"Em Portugal, não há propriamente organização de grandes eventos, há grandes eventos sem organização. A norma é a derrapagem orçamental ou a feitura em cima do joelho, duas acções tantas vezes relacionadas, especialmente quando os dinheiros públicos estão envolvidos.
Os dinheiros públicos têm, para quem os gere, a grande vantagem de saírem da carteira de muita gente. As dívidas podem ser contraídas hoje e pagas pela gerência seguinte, que, como é costume, irá queixar-se da gerência cessante.
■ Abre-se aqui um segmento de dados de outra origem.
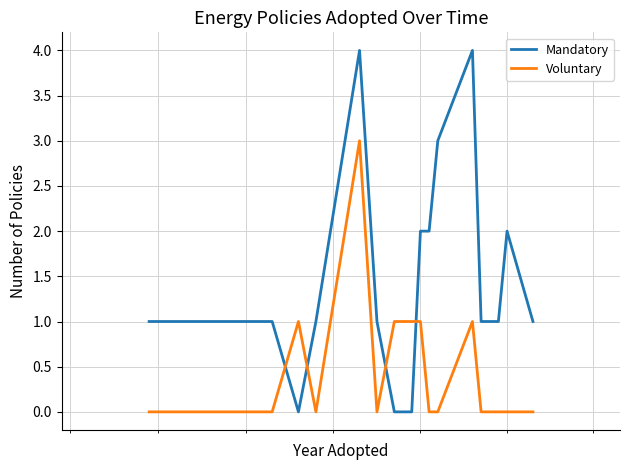

Reading left to right, extract all data points from this chart.

Mandatory: 1	1	1	1	0	1	4	1	0	0	2	2	3	4	1	1	2	1
Voluntary: 0	0	0	0	1	0	3	0	1	1	1	0	0	1	0	0	0	0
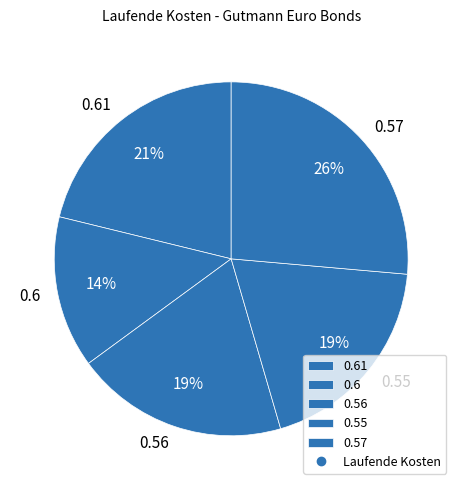

What is the largest slice in the pie chart?

0.57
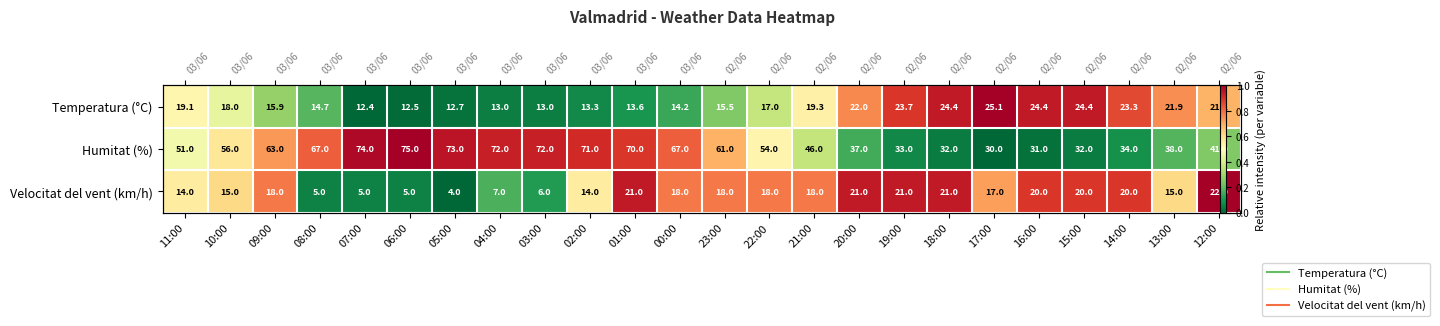

The value of Humitat (%) at 09:00 is 0.2. True or false?

False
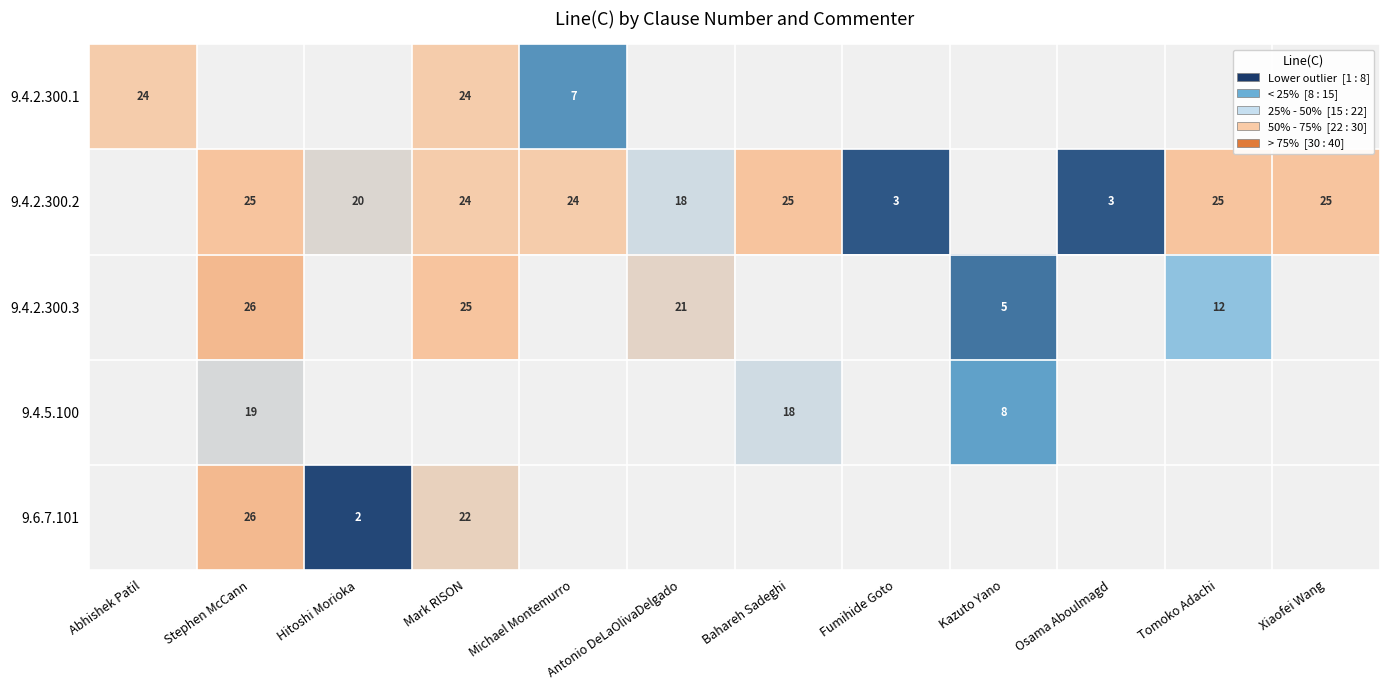

What is the difference between the 9.4.2.300.1 values at Mark RISON and Michael Montemurro?

17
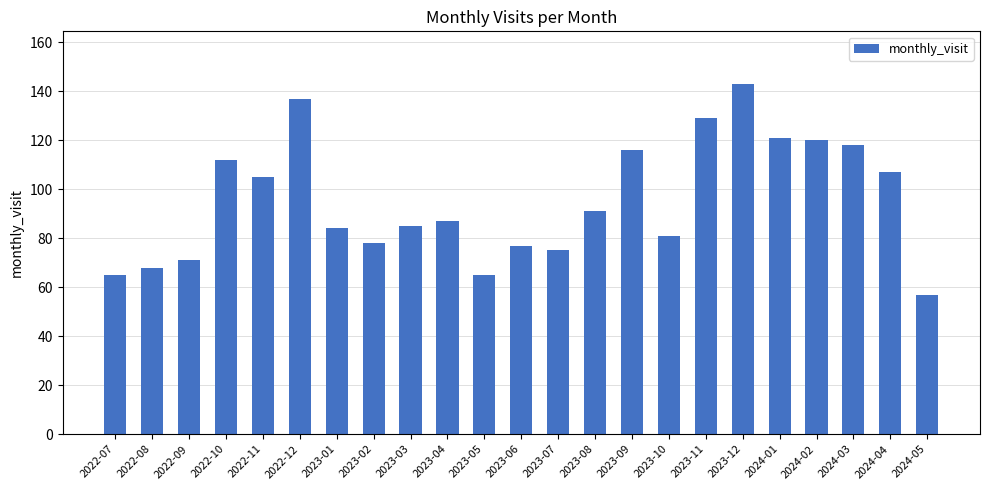

Approximately how many times larger is the value at 2024-05 compared to 2023-07?

0.8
Apesar de ser tudo feito em cima do joelho, nunca é o joelho que sofre, é o mexilhão, o molusco que paga sempre as dívidas que não contraiu e cujo salário mal dá para mexilhão.
Sempre que se (des)organiza um grande evento, no entanto, os que criam dívidas em nome do mexilhão garantem sempre que o dito evento, depois das derrapagens e da instabilidade do joelho, irá trazer retorno.
Ele é o retorno em noites de hotelaria, em litros de cerveja, em reservas de mesas, em taxas, em criação de empregos. No papel, as fortunas que se gastam nos grandes eventos são sempre ínfimas quando comparadas com os lucros que virão, o tal retorno, o milagre da multiplicação das notas que foram muitas e regressarão acompanhadas por muitas outras.
Os defensores dos dinheiros públicos despejados nas Jornadas Mundiais da Juventude também pregam o evangelho do retorno, apresentam estudos, certezas, é, no fundo, uma questão de fé. Assim foi com o retorno da Expo98 e do Euro2004.
A nossa talvez endémica tendência para contrair dívidas torna muito mais compreensível a velha anedota da professora que, tendo perguntado a quem devemos o pinhal de Leiria, obteve como resposta a indignação do menino Zezinho: “O quê?! Ainda não pagámos essa merda?!”
Estamos, portanto, diante de uma outra teoria do eterno retorno. É teoria, porque não chega a ser realidade. É eterno, porque nunca mais acaba. É retorno, mas em teoria. As Jornadas Mundiais da Juventude darão lagosta a alguns e teoria à maioria, que o retorno, quando nasce, não é para todos."